- _Request_
List every line of the records below that contains the string "Sheet", copying each line unchanged.
--
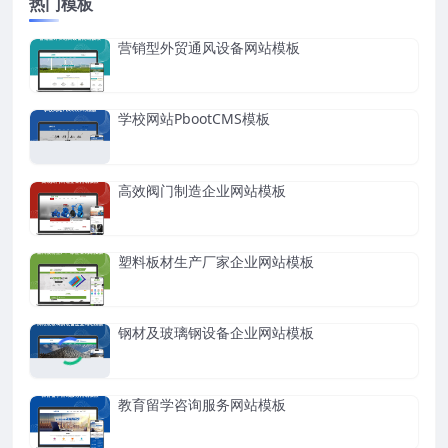
热门模板
营销型外贸通风设备网站模板
学校网站PbootCMS模板
高效阀门制造企业网站模板
塑料板材生产厂家企业网站模板
钢材及玻璃钢设备企业网站模板
教育留学咨询服务网站模板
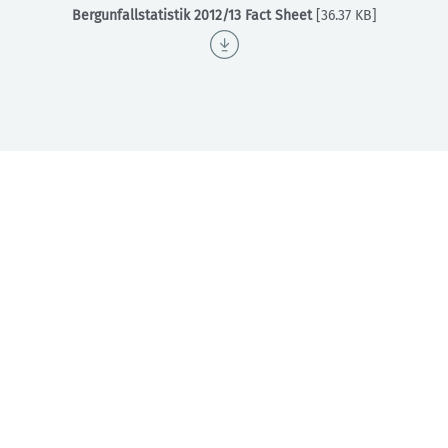
Bergunfallstatistik 2012/13 Fact Sheet
[36.37 KB]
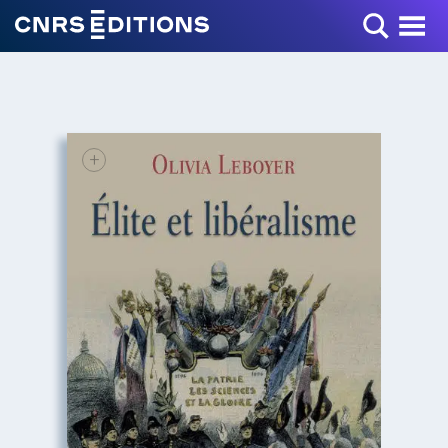
Toggle Menu
+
--
- _Exercise response_
Bergunfallstatistik 2012/13 Fact Sheet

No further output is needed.